Once I got in her office, she asked if I recognized my CD playing. It was. She said she told the office manager about the CD I made her after I left session and the office manager begged her to leave it there. Strange thing is, the office manager wasn't there. So either she forgot to take it with her (thus a white lie on T's part about being eager to hear it immediately) or the office manager was well-hidden. I didn't even think about this until after session.

I discussed my issues related to the changes at work extensively. I reminded T of the email I sent her last week (subject: Panicking). She said I seemed to be panicking simply out of fear and supposition, not out of anything that is true. She said I've learned a lot of skills to help me get through times like this (true). I also told her that while I didn't have much choice financially, I felt it was bad timing to be going down to one session a week. She said I was just under a lot of stress and that the point of therapy is for it to eventually end. She started talking about how everything was "God's plan" and I tuned out because I was so weary.

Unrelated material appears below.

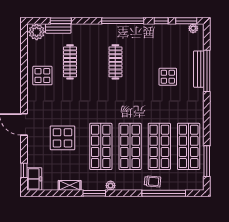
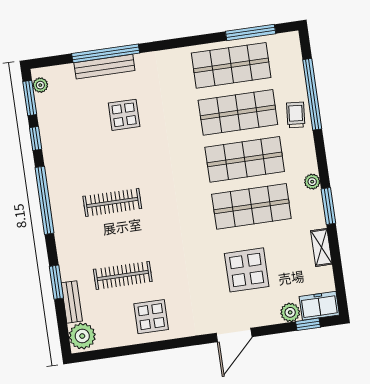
window: (61, 21) -> (56, 282), moved
plant: (33, 161) -> (290, 312), added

When she was done, I asked if I felt I needed twice a week therapy, would I be able to request that. She said yes, it would be available. I then talked about how much progress I've made over the past year; that in the fall of last year, I was at my lowest point in this round of therapy:

I was sitting in my office at work. My boss came back to see what I was doing. I knew he was in my doorway, but I didn't turn to look at him. It was about 4:30 in the afternoon and already pretty dark as the building I work in is surrounded by trees. He finally said, "I worry about people who sit in the dark." I didn't respond. He said, "Chopin, I'm serious, I worry about people who sit in the dark." Still not looking at him, I stuck my left hand out and turned on the light next to me. Realizing I wasn't going to engage him in conversation, he left. Before he came to my office, I was planning how I was going to sui.

I relayed this story for T. I choked up when I did. All she said was, "I remember that."

Okay, for all the "logically minded" folks, you may want to tune out. While I realize feelings aren't facts, I am going to express how I feel here. She stepped on several triggers here. I felt:
1. That she really did not like the CD I made her or it didn't mean that much to her.
2. Like I should never need a reminder about the skills I've learned if I'm in a tight spot.
3. That my issues weren't worth emailing about; and certainly not worth replying to.
4. That she is pushing me to be done with therapy before I'm ready.
5. Dismissed by T the entire session.

Today, I went to my safe place and it was no longer safe. This makes me very sad.